Sem se perder, Dawkins apresenta os contundentes argumentos evolutivos da biologia molecular. Graças à descoberta da técnica da reação de polimerização em cadeia (PCR, polymerase chain reaction), que permite a amplificação de fragmentos de DNA, hoje é possível se utilizar de relógios moleculares para se calcular taxas de mutações ao longo de milênios. E com isso “montar” árvores de parentesco filogenético entre espécies e entre outros grupos biológicos. Desta forma, a teoria da evolução se confirma, mais uma vez, através da biologia molecular, juntamente à paleontologia, geologia e dendrocronologia, além da verificação dos processos de seleção natural, hoje observados até mesmo em laboratório.

Os remanescentes da história evolutiva encontram-se presentes nos seres vivos, em suas formas corporais, em seus órgãos internos. Cérebros, asas, olhos, plano corporal segmentado, nervo laríngeo. Além do terrível design desinteligente da dor nas costas, da bolsa do coala que é aberta para baixo, seios nasais com abertura para o topo, e das vespas icneumonídeas, que certamente devem ter inspirado “Alien – o 8º passageiro” de Ridley Scott.

*EXPLORE O MATERIAL:*
1. Segundo o trecho selecionado, qual técnica permite a amplificação de fragmentos de DNA?
2. Transcreva o trecho selecionado entre "Os remanescentes da" e "de Ridley Scott.", inclusive, substituindo "coala" por "canguru".

*REGISTROS:*
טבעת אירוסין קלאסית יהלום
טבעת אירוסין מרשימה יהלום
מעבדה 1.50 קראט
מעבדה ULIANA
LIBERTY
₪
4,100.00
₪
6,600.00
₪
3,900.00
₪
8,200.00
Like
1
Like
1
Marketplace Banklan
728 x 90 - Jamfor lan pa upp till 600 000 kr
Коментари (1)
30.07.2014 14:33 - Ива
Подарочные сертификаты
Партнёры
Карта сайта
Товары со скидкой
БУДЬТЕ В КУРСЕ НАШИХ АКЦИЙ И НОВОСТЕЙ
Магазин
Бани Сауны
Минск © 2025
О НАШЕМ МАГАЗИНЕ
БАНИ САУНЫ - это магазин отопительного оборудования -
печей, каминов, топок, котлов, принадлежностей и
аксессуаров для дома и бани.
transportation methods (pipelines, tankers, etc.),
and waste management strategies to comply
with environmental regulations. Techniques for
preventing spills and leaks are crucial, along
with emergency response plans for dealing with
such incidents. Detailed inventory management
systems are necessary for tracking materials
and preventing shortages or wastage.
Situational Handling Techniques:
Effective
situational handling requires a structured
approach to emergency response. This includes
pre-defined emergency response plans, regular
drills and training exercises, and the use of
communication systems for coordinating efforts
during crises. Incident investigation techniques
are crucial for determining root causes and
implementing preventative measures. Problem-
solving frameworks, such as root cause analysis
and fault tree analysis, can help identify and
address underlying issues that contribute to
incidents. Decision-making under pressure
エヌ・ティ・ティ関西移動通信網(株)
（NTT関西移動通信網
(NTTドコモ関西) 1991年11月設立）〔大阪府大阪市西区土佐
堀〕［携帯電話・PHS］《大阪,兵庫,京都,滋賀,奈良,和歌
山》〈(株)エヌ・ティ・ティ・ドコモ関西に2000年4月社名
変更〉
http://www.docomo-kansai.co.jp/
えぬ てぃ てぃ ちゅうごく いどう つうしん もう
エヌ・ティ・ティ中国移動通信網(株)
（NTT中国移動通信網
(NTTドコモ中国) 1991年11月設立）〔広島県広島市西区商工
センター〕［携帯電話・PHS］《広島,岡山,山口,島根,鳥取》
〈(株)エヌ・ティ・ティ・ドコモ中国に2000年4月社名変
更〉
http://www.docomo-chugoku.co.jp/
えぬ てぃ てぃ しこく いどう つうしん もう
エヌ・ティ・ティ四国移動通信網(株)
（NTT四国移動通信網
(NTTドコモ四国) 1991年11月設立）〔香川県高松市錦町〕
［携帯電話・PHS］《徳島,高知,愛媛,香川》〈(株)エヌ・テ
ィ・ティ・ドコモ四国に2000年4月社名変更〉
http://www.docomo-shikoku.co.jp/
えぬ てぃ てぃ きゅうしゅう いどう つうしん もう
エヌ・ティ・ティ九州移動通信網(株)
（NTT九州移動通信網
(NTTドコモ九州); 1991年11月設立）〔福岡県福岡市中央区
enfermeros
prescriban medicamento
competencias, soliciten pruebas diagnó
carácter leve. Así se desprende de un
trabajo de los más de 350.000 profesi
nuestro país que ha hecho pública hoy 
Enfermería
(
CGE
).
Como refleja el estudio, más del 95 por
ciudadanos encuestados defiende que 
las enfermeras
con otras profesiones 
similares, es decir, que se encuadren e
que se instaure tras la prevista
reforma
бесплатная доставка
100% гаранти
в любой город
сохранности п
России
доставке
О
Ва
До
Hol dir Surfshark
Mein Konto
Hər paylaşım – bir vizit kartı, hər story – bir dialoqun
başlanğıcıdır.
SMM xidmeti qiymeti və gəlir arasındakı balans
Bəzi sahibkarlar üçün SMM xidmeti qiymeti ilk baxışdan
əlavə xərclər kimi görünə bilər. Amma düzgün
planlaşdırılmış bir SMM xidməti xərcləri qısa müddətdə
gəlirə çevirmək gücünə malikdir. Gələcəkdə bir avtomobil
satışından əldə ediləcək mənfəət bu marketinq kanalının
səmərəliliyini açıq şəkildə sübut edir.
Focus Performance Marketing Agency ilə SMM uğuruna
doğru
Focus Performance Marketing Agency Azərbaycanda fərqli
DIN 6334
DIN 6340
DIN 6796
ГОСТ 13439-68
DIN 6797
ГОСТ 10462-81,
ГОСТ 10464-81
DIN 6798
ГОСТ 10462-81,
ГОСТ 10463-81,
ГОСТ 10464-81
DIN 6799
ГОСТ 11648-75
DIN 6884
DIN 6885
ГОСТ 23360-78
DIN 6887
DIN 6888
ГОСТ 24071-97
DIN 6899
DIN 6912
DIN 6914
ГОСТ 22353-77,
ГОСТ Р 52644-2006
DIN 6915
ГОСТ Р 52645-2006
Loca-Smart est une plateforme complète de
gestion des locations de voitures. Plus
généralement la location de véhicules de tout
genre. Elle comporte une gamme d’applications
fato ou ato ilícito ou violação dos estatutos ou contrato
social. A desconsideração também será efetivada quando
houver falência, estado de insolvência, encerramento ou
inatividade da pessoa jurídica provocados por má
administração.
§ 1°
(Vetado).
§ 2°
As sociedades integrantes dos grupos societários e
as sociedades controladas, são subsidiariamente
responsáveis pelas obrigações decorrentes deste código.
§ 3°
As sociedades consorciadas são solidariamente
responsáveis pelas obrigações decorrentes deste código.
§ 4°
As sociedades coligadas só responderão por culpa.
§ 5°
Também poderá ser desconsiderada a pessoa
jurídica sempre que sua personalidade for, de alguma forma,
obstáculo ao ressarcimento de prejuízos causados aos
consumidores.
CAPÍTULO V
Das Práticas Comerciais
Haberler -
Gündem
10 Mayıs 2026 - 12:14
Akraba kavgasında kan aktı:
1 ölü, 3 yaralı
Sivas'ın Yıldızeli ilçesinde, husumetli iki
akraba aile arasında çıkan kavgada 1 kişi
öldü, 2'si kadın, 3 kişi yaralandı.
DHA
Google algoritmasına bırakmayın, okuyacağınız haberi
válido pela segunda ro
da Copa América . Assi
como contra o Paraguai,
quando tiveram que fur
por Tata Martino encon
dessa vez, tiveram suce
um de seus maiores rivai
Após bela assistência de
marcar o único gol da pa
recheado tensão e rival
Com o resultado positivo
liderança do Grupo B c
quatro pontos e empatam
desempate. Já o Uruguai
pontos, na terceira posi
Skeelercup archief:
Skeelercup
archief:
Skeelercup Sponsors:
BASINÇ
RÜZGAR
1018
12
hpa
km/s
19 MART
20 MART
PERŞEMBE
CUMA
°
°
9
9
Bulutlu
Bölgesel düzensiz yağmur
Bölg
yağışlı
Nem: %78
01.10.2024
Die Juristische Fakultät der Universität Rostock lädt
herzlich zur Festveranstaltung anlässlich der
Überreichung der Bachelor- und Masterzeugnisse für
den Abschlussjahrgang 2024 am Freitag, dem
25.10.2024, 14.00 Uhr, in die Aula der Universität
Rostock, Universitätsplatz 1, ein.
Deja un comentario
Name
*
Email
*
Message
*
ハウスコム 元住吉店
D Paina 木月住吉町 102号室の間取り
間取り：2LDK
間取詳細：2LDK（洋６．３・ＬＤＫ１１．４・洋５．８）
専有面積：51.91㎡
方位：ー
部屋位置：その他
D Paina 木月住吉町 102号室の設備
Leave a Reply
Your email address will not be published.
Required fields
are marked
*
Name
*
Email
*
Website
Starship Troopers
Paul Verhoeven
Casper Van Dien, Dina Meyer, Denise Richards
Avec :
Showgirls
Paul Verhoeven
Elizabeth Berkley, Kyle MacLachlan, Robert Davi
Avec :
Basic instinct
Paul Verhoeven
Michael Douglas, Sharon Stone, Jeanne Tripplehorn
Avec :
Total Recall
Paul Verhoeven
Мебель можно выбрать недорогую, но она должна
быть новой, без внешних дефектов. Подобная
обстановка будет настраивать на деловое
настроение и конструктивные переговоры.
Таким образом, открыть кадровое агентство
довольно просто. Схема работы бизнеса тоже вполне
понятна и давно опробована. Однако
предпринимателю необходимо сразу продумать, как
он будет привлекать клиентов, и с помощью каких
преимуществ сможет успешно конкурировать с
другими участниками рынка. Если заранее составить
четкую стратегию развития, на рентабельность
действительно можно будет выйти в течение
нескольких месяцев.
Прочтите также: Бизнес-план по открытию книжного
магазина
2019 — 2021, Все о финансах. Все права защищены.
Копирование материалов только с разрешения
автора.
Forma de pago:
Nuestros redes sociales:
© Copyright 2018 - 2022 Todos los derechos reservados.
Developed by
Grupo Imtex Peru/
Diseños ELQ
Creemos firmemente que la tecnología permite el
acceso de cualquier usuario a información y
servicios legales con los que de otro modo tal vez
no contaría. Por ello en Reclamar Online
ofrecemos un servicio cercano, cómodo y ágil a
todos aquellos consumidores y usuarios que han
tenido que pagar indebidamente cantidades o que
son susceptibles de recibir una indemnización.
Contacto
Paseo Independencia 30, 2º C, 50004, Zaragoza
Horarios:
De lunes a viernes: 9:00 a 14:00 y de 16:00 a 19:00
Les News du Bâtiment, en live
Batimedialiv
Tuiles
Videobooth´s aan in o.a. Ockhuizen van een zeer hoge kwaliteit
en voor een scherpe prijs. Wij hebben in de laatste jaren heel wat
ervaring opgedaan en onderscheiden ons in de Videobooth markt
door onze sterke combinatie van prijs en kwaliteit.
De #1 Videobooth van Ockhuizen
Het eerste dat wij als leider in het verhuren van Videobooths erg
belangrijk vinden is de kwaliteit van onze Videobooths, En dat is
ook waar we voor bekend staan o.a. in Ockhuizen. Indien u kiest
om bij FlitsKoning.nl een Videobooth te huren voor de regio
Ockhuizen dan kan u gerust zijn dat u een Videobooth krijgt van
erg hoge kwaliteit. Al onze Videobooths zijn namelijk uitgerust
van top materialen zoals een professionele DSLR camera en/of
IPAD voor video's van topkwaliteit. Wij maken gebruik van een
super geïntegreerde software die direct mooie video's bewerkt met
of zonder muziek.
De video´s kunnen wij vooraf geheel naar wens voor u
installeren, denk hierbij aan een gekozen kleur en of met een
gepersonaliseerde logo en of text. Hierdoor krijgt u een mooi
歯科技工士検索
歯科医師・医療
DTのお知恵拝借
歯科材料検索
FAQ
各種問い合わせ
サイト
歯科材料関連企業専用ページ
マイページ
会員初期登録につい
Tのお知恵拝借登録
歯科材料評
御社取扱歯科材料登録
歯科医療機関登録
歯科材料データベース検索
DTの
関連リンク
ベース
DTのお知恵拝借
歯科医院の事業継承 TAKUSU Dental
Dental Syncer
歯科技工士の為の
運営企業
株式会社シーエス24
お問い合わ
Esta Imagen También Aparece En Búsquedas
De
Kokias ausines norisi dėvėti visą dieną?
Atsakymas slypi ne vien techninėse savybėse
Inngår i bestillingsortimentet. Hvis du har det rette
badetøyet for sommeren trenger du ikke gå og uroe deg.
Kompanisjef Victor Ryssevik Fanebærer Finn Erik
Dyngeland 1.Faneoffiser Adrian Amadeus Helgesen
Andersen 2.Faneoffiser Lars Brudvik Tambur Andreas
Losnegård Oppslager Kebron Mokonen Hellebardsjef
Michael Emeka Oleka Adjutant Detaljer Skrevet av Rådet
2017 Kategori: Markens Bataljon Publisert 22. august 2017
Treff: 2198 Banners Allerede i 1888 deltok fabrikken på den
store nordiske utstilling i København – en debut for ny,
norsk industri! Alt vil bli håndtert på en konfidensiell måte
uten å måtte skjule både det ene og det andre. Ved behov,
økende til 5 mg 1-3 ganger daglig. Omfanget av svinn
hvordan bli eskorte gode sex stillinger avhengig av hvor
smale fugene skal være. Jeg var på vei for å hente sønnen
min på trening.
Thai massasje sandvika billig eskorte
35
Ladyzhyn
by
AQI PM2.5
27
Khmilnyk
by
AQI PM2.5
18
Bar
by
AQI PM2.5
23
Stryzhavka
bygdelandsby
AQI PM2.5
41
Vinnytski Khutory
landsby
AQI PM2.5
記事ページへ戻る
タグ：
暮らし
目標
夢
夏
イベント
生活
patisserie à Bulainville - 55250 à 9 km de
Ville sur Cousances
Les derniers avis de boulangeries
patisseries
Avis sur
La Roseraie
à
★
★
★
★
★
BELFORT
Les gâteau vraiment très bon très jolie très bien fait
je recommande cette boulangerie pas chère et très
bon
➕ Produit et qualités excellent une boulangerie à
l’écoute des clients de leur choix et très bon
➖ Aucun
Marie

*RESPOSTAS DADAS:*
1. A reação de polimerização em cadeia (PCR).

2.
Os remanescentes da história evolutiva encontram-se presentes nos seres vivos, em suas formas corporais, em seus órgãos internos. Cérebros, asas, olhos, plano corporal segmentado, nervo laríngeo. Além do terrível design desinteligente da dor nas costas, da bolsa do canguru que é aberta para baixo, seios nasais com abertura para o topo, e das vespas icneumonídeas, que certamente devem ter inspirado “Alien – o 8º passageiro” de Ridley Scott.